→ **Task instructions**: Copy each of the following entries back without change.

(Beginning of Task inputs)

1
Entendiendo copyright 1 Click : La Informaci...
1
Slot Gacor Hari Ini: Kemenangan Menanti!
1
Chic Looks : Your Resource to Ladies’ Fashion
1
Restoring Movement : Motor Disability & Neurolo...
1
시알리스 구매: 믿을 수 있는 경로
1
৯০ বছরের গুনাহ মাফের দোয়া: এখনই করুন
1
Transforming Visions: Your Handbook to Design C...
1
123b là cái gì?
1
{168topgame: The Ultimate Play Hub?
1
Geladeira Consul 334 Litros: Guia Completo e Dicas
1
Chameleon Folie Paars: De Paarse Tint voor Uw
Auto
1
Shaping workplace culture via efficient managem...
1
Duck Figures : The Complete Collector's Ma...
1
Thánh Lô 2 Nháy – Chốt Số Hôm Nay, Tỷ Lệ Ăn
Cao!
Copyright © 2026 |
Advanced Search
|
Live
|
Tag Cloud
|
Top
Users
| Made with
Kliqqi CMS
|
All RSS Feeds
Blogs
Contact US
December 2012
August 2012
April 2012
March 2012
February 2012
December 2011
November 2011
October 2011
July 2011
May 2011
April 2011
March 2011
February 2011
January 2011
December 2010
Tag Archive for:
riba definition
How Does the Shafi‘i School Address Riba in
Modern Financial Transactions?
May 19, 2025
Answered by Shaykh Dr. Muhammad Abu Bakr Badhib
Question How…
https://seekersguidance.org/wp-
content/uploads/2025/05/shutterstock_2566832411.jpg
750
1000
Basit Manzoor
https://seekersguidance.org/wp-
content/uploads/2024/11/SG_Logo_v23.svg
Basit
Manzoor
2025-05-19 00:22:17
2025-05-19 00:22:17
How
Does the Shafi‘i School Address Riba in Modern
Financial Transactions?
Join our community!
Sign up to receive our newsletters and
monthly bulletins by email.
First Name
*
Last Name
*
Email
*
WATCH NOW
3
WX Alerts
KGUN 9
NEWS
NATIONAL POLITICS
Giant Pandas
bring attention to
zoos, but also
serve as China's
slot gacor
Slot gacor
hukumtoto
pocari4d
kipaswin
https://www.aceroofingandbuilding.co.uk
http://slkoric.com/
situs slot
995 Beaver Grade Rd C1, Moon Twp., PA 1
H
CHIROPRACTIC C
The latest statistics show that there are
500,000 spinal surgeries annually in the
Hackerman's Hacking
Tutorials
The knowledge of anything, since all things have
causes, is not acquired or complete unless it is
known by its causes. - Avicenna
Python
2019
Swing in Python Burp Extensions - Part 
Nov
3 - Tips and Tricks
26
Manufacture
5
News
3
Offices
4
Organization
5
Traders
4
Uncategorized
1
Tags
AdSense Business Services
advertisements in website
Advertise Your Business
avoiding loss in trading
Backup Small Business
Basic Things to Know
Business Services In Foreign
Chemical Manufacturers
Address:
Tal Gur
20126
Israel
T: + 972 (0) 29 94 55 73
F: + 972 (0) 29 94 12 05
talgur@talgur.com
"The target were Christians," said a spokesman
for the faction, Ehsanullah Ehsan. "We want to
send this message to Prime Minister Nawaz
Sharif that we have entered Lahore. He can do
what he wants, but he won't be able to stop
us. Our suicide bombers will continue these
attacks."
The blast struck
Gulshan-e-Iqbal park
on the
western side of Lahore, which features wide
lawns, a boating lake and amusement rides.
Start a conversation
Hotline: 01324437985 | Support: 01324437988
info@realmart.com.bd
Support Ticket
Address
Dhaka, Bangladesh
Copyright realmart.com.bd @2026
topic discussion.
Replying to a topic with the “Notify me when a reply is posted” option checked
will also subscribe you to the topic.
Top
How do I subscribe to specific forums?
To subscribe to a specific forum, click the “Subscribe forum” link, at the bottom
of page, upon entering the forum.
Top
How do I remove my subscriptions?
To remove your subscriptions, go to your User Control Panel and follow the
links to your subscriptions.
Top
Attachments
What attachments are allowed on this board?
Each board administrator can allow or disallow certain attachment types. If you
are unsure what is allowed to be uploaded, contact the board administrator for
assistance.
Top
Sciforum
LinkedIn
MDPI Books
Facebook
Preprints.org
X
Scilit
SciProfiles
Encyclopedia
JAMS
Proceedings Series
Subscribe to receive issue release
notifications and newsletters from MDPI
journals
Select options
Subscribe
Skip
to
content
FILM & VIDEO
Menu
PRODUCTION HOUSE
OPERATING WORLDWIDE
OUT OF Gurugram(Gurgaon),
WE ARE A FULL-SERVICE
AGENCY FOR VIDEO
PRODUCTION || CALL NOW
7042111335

(End of Task inputs)

→ **Task result**:
1
Entendiendo copyright 1 Click : La Informaci...
1
Slot Gacor Hari Ini: Kemenangan Menanti!
1
Chic Looks : Your Resource to Ladies’ Fashion
1
Restoring Movement : Motor Disability & Neurolo...
1
시알리스 구매: 믿을 수 있는 경로
1
৯০ বছরের গুনাহ মাফের দোয়া: এখনই করুন
1
Transforming Visions: Your Handbook to Design C...
1
123b là cái gì?
1
{168topgame: The Ultimate Play Hub?
1
Geladeira Consul 334 Litros: Guia Completo e Dicas
1
Chameleon Folie Paars: De Paarse Tint voor Uw
Auto
1
Shaping workplace culture via efficient managem...
1
Duck Figures : The Complete Collector's Ma...
1
Thánh Lô 2 Nháy – Chốt Số Hôm Nay, Tỷ Lệ Ăn
Cao!
Copyright © 2026 |
Advanced Search
|
Live
|
Tag Cloud
|
Top
Users
| Made with
Kliqqi CMS
|
All RSS Feeds
Blogs
Contact US
December 2012
August 2012
April 2012
March 2012
February 2012
December 2011
November 2011
October 2011
July 2011
May 2011
April 2011
March 2011
February 2011
January 2011
December 2010
Tag Archive for:
riba definition
How Does the Shafi‘i School Address Riba in
Modern Financial Transactions?
May 19, 2025
Answered by Shaykh Dr. Muhammad Abu Bakr Badhib
Question How…
https://seekersguidance.org/wp-
content/uploads/2025/05/shutterstock_2566832411.jpg
750
1000
Basit Manzoor
https://seekersguidance.org/wp-
content/uploads/2024/11/SG_Logo_v23.svg
Basit
Manzoor
2025-05-19 00:22:17
2025-05-19 00:22:17
How
Does the Shafi‘i School Address Riba in Modern
Financial Transactions?
Join our community!
Sign up to receive our newsletters and
monthly bulletins by email.
First Name
*
Last Name
*
Email
*
WATCH NOW
3
WX Alerts
KGUN 9
NEWS
NATIONAL POLITICS
Giant Pandas
bring attention to
zoos, but also
serve as China's
slot gacor
Slot gacor
hukumtoto
pocari4d
kipaswin
https://www.aceroofingandbuilding.co.uk
http://slkoric.com/
situs slot
995 Beaver Grade Rd C1, Moon Twp., PA 1
H
CHIROPRACTIC C
The latest statistics show that there are
500,000 spinal surgeries annually in the
Hackerman's Hacking
Tutorials
The knowledge of anything, since all things have
causes, is not acquired or complete unless it is
known by its causes. - Avicenna
Python
2019
Swing in Python Burp Extensions - Part 
Nov
3 - Tips and Tricks
26
Manufacture
5
News
3
Offices
4
Organization
5
Traders
4
Uncategorized
1
Tags
AdSense Business Services
advertisements in website
Advertise Your Business
avoiding loss in trading
Backup Small Business
Basic Things to Know
Business Services In Foreign
Chemical Manufacturers
Address:
Tal Gur
20126
Israel
T: + 972 (0) 29 94 55 73
F: + 972 (0) 29 94 12 05
talgur@talgur.com
"The target were Christians," said a spokesman
for the faction, Ehsanullah Ehsan. "We want to
send this message to Prime Minister Nawaz
Sharif that we have entered Lahore. He can do
what he wants, but he won't be able to stop
us. Our suicide bombers will continue these
attacks."
The blast struck
Gulshan-e-Iqbal park
on the
western side of Lahore, which features wide
lawns, a boating lake and amusement rides.
Start a conversation
Hotline: 01324437985 | Support: 01324437988
info@realmart.com.bd
Support Ticket
Address
Dhaka, Bangladesh
Copyright realmart.com.bd @2026
topic discussion.
Replying to a topic with the “Notify me when a reply is posted” option checked
will also subscribe you to the topic.
Top
How do I subscribe to specific forums?
To subscribe to a specific forum, click the “Subscribe forum” link, at the bottom
of page, upon entering the forum.
Top
How do I remove my subscriptions?
To remove your subscriptions, go to your User Control Panel and follow the
links to your subscriptions.
Top
Attachments
What attachments are allowed on this board?
Each board administrator can allow or disallow certain attachment types. If you
are unsure what is allowed to be uploaded, contact the board administrator for
assistance.
Top
Sciforum
LinkedIn
MDPI Books
Facebook
Preprints.org
X
Scilit
SciProfiles
Encyclopedia
JAMS
Proceedings Series
Subscribe to receive issue release
notifications and newsletters from MDPI
journals
Select options
Subscribe
Skip
to
content
FILM & VIDEO
Menu
PRODUCTION HOUSE
OPERATING WORLDWIDE
OUT OF Gurugram(Gurgaon),
WE ARE A FULL-SERVICE
AGENCY FOR VIDEO
PRODUCTION || CALL NOW
7042111335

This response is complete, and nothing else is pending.